Was nicht hieß, dass er sie aus den Augen ließe.

Diese Frau war eine Gefahr für sich selbst, wenn sie nicht bald ihr Gehirn einschaltete. Was sollte er denn noch tun? Reichte ihr die Warnung nicht? Romans Laune rutschte unter den Gefrierpunkt. Natürlich nicht. Sie dachte vermutlich, er wäre eine Einbildung und sämtliche Tatsachen, die er ihr offenbarte, waren demzufolge nichts weiter als Hirngespinste für sie. Briony musste begreifen, dass er die Wahrheit sagte.
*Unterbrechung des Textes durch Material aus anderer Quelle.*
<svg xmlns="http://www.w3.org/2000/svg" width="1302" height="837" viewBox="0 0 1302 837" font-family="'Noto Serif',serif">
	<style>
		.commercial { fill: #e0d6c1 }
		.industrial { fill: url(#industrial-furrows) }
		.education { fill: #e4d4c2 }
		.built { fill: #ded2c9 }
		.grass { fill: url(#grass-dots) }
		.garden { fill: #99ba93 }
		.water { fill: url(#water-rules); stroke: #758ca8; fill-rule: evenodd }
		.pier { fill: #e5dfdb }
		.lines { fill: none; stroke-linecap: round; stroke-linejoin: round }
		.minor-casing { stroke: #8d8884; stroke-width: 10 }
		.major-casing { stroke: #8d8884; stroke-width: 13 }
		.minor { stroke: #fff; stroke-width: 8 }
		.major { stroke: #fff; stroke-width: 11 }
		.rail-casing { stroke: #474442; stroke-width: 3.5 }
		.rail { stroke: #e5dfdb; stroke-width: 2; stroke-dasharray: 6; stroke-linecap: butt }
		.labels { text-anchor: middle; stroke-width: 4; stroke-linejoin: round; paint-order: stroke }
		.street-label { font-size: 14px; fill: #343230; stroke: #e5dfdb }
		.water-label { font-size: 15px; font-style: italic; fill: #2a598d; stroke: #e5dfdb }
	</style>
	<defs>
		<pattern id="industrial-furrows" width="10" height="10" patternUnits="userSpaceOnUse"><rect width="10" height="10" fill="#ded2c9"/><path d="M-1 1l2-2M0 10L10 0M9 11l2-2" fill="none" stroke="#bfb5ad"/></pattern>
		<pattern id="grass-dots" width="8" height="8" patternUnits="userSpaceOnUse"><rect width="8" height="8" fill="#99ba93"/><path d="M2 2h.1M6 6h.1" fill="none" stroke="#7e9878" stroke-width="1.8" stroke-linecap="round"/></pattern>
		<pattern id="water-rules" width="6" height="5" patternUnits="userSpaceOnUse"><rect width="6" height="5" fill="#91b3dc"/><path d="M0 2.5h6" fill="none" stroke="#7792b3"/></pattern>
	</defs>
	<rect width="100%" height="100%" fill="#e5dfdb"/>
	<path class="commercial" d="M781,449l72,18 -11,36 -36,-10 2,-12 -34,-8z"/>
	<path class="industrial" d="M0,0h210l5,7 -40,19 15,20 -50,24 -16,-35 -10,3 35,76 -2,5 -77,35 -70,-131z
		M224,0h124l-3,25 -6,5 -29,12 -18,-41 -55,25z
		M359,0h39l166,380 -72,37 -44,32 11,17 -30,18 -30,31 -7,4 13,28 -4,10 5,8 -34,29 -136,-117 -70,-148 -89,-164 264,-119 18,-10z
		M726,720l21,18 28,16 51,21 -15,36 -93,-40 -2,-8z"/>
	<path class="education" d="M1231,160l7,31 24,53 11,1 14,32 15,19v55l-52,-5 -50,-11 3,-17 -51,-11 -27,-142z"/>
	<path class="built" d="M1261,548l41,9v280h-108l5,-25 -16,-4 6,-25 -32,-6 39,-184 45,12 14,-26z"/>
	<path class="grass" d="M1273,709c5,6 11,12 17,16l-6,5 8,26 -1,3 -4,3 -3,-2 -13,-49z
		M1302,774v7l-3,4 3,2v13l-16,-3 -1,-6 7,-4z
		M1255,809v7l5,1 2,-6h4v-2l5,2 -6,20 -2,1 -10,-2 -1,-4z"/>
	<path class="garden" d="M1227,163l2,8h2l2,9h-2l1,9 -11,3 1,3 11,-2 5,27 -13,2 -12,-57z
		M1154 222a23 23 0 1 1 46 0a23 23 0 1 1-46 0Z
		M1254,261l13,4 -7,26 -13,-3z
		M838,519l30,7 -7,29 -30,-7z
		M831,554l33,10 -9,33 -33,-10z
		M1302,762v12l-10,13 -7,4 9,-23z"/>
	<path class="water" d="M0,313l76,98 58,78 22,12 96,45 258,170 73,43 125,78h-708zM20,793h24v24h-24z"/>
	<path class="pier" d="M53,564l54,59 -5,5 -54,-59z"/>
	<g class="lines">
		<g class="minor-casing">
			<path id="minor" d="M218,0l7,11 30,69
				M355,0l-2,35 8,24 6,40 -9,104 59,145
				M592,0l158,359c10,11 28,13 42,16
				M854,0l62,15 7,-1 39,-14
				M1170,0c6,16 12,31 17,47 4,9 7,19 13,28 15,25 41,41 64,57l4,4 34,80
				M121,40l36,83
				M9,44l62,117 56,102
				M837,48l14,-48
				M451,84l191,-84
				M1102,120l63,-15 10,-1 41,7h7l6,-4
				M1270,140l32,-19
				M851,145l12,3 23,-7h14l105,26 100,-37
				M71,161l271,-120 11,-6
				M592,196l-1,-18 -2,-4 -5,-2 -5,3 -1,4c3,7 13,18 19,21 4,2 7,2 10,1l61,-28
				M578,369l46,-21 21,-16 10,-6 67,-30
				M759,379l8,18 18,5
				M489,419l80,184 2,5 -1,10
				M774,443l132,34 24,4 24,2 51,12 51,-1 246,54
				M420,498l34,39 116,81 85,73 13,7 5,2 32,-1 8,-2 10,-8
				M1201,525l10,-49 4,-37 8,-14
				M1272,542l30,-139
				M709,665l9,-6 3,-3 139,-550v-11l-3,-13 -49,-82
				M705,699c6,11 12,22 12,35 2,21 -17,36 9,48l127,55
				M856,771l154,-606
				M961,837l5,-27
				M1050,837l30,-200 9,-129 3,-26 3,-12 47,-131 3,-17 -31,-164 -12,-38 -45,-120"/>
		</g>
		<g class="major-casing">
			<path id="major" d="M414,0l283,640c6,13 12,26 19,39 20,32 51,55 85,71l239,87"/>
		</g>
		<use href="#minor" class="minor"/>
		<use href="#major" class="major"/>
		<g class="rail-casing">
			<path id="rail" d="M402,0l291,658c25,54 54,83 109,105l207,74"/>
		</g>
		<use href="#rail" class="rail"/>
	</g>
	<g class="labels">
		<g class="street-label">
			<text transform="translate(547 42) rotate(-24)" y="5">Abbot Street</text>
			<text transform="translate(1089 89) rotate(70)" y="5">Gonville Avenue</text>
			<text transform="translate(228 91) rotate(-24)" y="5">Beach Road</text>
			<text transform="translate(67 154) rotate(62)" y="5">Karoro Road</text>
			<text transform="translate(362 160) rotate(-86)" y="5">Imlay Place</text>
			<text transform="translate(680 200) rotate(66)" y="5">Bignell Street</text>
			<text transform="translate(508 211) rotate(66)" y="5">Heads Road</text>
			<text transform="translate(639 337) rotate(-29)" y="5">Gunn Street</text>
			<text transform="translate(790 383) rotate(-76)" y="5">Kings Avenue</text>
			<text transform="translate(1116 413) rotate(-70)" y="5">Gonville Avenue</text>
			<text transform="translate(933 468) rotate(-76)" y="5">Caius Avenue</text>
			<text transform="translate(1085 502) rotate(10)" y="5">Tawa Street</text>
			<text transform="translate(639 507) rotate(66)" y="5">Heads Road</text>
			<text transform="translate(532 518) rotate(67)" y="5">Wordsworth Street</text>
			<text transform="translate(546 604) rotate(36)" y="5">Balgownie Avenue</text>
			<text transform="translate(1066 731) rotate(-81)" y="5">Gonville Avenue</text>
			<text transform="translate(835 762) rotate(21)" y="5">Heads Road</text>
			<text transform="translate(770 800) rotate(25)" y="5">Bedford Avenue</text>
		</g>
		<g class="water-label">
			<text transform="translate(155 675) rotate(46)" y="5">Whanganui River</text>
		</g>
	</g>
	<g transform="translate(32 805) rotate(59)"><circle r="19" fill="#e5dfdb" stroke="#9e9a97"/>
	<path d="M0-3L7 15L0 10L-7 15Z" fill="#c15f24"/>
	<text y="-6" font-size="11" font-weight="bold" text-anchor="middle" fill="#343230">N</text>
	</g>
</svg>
Aber nicht nur darum musste er sie davon überzeugen zu den Pir zu gehen. Hoffentlich gelang es ihm innerhalb der Frist. Denn ab Samstag weilte Stépan in Italien und Roman würde Briony nicht dazu überreden können, kurzfristig in ein Flugzeug zu steigen. Zudem nahm er an, dass ihr die dafür notwendigen Geldmittel nicht im Überfluss zur Verfügung standen. Die arme Frau besaß nicht mal ein Auto! Oder nutzte sie es lediglich nicht für den kurzen Weg zu ihrer Arbeit?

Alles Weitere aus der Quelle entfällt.